You’re not replacing professional care. You’re creating a buffer that buys time.

What Privacy Laws Actually Allow

A common fear is that medical privacy laws prevent anyone from sharing information or getting involved. In reality, federal health privacy rules include clear exceptions for exactly this situation. When a healthcare provider believes a patient presents a serious and imminent threat to themselves or others, they can disclose necessary information to family members, friends, caregivers, or law enforcement without the patient’s permission, as long as the person receiving the information is in a position to help reduce the threat.

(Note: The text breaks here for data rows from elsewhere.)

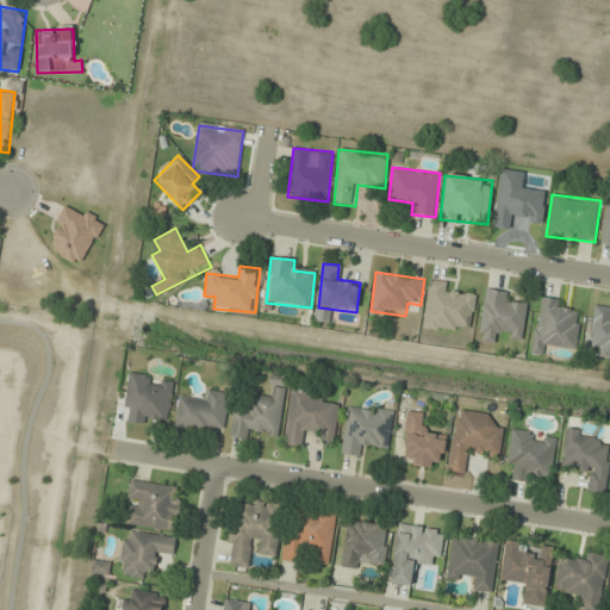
[(423,329),(461,334),(462,325),(473,327),(477,298),(452,294),(453,284),(429,280),(423,329)]
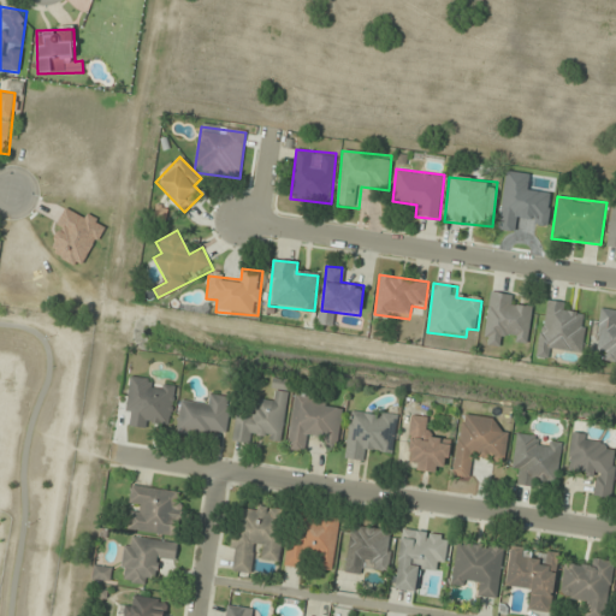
[(490,292),(483,344),(503,348),(504,336),(528,339),(533,309),(510,307),(513,295),(490,292)]
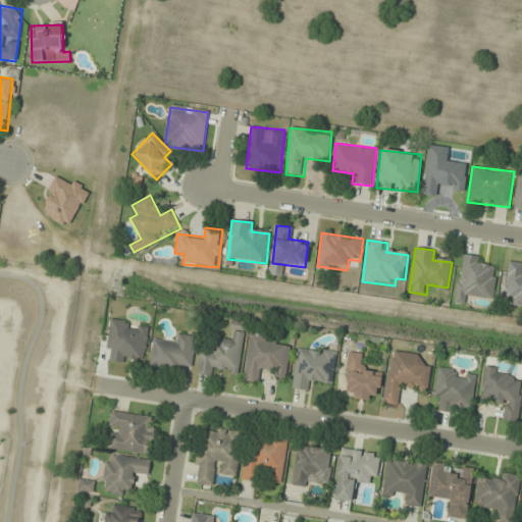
[(498,268),(478,266),(479,256),(461,254),(456,302),(465,303),(466,295),(493,298),(498,268)]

This also applies when a patient stops showing up to therapy and stops responding to contact. If the therapist judges, based on professional experience, that there may be an emergency, they can reach out to a family member. The law defers to the clinician’s good faith judgment about whether the threat is serious enough to warrant disclosure.

If you’ve been shut out by a provider citing privacy rules, you can still share information with them even if they can’t share back. Calling a therapist to say “I’m worried about your patient, here’s what I’m seeing” is always allowed. The therapist can listen and factor your observations into their clinical decisions.

Protecting Yourself Through This

Caring for someone who is suicidal and refusing help is one of the most emotionally draining experiences a person can go through. The fear, the helplessness, the anger, the guilt of wondering if you’re doing enough: all of it is normal, and all of it takes a toll.

You cannot keep someone alive through willpower alone. Their choices are not your fault, and the outcome is not entirely in your hands. What you can control is staying connected, reducing risk where possible, knowing when to call for backup, and taking care of your own mental health in the process. Support groups for families of people with suicidal ideation exist through organizations like the National Alliance on Mental Illness (NAMI), and individual therapy for yourself is not a luxury here. It’s how you sustain the energy to keep showing up.